## BRANO PROPOSTO

----

RECENSIONI
Marco Bettini
Mai più la verità
Piemme – Maestri del thriller, Pag.398 Euro 6,50
Per una volta tanto do ragione a Corrado Augias che nello strillo di quarta di copertina dice: Uno dei migliori scrittori di thriller degli ultimi anni. E i motivi potrebbero essere molteplici. Ne basta uno: non corre dietro alla moda del poliziesco-pulp.
Si dirà: ma ricadiamo nella solita pippa del giallo all'italiana con forti connotazioni regionalistiche. Sarà pure così, ma in ogni caso lo preferiamo alla fotocopiatura palese, e senza troppi complimenti, della fiction d'oltreoceano.
E qui finiscono i pregi del romanzo: il dramma semmai è un altro. Mai più la verità, se preso dal punto di vista scientifico, farebbe inorridire pure gli indigeni della Papuasia.

----

## RECORD FORNITI

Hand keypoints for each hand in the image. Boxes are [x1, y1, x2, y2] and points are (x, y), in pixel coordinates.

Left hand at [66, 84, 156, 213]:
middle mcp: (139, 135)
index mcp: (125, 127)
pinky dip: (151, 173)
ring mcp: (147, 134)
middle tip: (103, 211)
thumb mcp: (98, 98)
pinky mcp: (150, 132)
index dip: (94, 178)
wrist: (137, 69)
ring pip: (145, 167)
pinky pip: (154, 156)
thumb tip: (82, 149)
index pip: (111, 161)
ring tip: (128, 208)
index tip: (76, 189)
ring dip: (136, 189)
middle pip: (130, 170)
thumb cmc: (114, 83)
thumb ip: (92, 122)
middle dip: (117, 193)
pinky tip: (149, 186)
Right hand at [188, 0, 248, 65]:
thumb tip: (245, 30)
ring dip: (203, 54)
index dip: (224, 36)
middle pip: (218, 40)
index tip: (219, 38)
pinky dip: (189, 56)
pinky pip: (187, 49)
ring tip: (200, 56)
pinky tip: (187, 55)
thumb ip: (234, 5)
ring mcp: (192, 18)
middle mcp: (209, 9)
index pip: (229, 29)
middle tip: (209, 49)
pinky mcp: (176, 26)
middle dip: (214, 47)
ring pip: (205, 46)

----

## COMPITI DA SVOLGERE
- a) Indica se ciascuna affermazione concorda con la recensione di Mai più la verità, rispondendo sì o no e citando alla lettera le parole che lo stabiliscono: (i) la recensione dà ragione a Corrado Augias; (ii) secondo la recensione il romanzo insegue la moda del poliziesco-pulp; (iii) il libro conta 398 pagine.
- b) Prosegui la recensione di Mai più la verità a partire dalla sua ultima frase.
I record non hanno alcun legame con la recensione di Mai più la verità.

## RISULTATI DEI COMPITI
- a)
(i) Sì: "Per una volta tanto do ragione a Corrado Augias".
(ii) No: "non corre dietro alla moda del poliziesco-pulp."
(iii) Sì: "Pag.398".

- b)
Spieghiamo. Il libro, ambientato in una comunità di tossici che per vari motivi ricorda molto quella di Muccioli (o è quella col nome cambiato?), è datato 2007, ma è debitamente 'inserito' negli anni novanta (il novantatre per la precisione) per un semplice motivo: l'allarme AIDS è il comun denominatore di tutto l'intrigo.
Il dramma della storia sta proprio la, in una pedissequa ed ingiustificabile sequela di fregnacce (come direbbe ad uopo il nostro direttur) pseudoscientifiche che a lungo andare irrita pure il lettore meno informato.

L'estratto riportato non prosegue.